Indie Writer vs Self-Published Writer

Five years ago, there was no substantial difference between these two types of writers. In fact, the term “indie” wasn’t being bounced around yet, and many of the writers publishing their own work today would never have believed they would do it had you asked even three years ago.

Indie publishing and self-publishing still have something of a stigma, and in many cases, it’s a major bias. It’s going to be a very long time before indie works will make a best-seller list against traditionally published books, before an indie title wins a Nebula or Hugo award, and before SFWA accepts indie works as qualifying titles.

What’s the Difference?

To me, this is a very important question, because there is a distinction in my own mind, and the terms seem to be used interchangeably. The terms small press and indie press are also used interchangeably to some extent. This causes endless confusion.

While indie publishing is self-publsihing, not all self-publishing is indie publishing.

The Indie

The indie publishing writer is a writer who, before the radical changes in the industry, would have preferred being hit by a bus to self-publishing. This writer self-publishes not because that is the only route to print, but does it after carefully evaluating the options and deciding that going directly to the public best serves the writer’s career. It is a conscious choice.

The Self-Pub

This writer self-publishes because nobody else will. This writer is desperate to see print. These are the writers who used vanity presses before the Kindle emerged. It was an act of desperation.
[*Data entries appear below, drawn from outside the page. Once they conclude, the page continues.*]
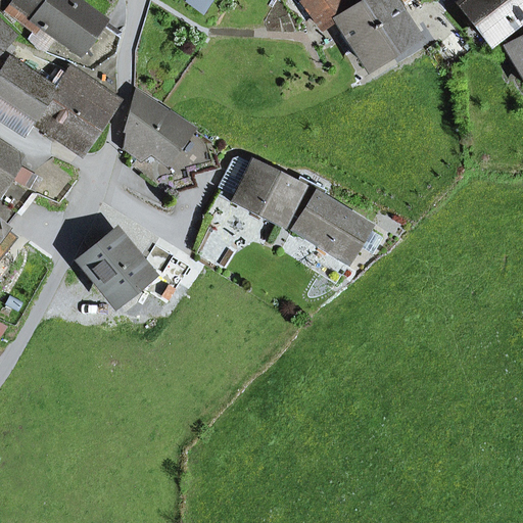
[(14,0),(7,11),(35,32),(40,26),(55,38),(80,55),(73,64),(76,63),(92,69),(114,53),(119,37),(102,25),(104,21),(76,0),(14,0)]
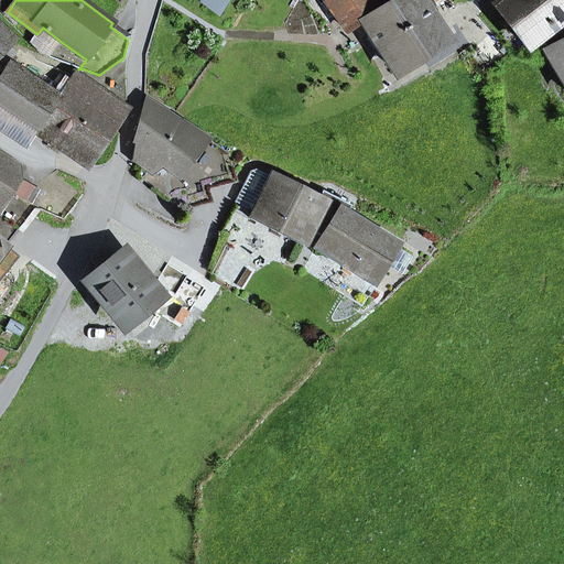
[(197,0),(215,12),(224,0),(197,0)]
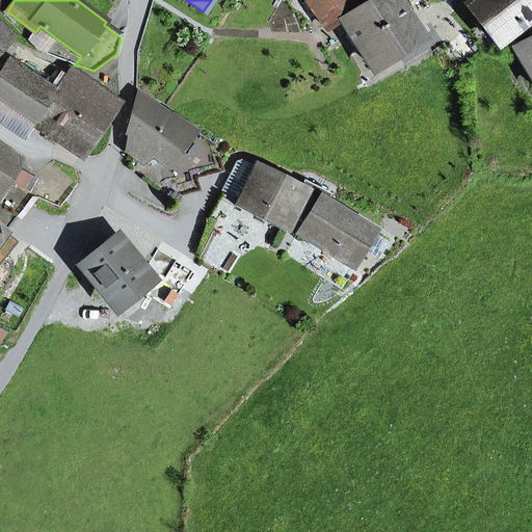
[(308,0),(307,1),(325,28),(342,17),(341,17),(351,10),(355,7),(351,2),(354,0),(308,0)]
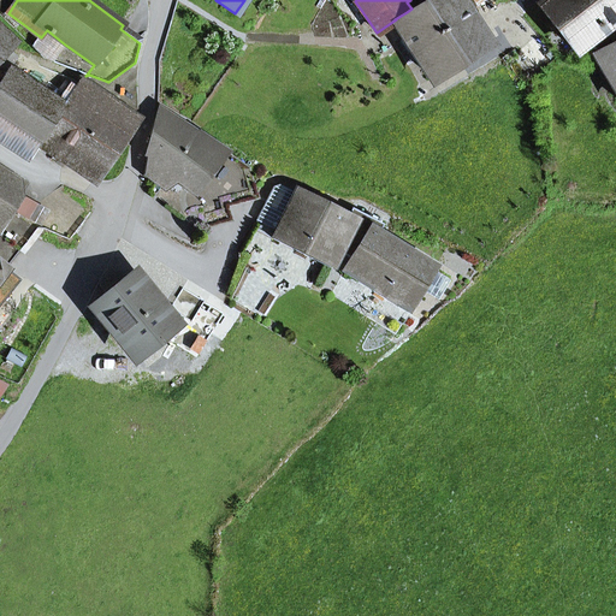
[(438,0),(438,5),(427,11),(458,60),(486,43),(468,17),(457,0),(438,0)]
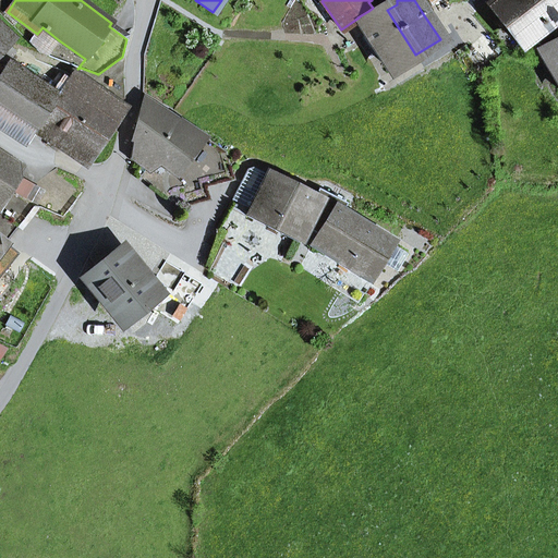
[(414,0),(424,15),(431,11),(424,0),(414,0)]
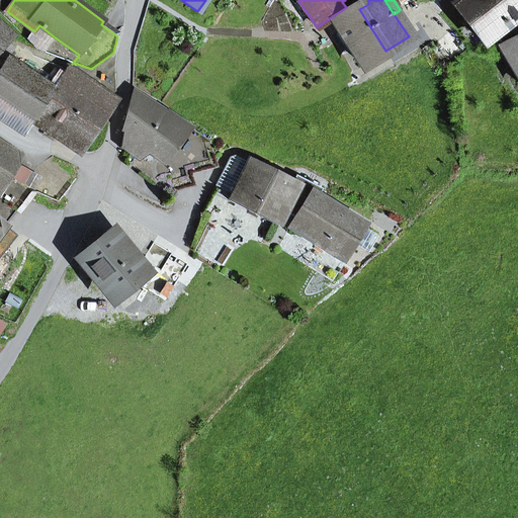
[(457,0),(454,3),(469,22),(499,0),(457,0)]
The indie writer often has a track record of selling short fiction, non-fiction, and even novels. The self-pub writer used Publish America and Lulu before the Kindle arrived in order to get into print, and they submit short fiction to For-The-Love markets.

The indie writer is a business person, with eyes on budgets, cash flow, expenses, and quality of product going out the door. The self-pub writer is a writer, and doesn’t want to deal with the money end.

The indie writer will sign a contract with the proverbial “big six” in the right situation, and only after evaluating all the options and thoroughly vetting that contract. The self-pub writer will pounce on any contract and sign, possibly without even reading.

Gaining Acceptance

Indie publishing is gaining acceptance through the actions of good authors releasing quality product. Whether this is as a one-person-show, or a cast of hired guns makes no difference. What matters are results.

But, there is a long way to go before it becomes fully accepted, if it ever will. You see, both the self-pub and the indie authors swim in the same pool. From a distance, it’s hard to tell them apart. Get in close, you see one group wading in the shallow end, the other group diving from the three meter board into the deep water.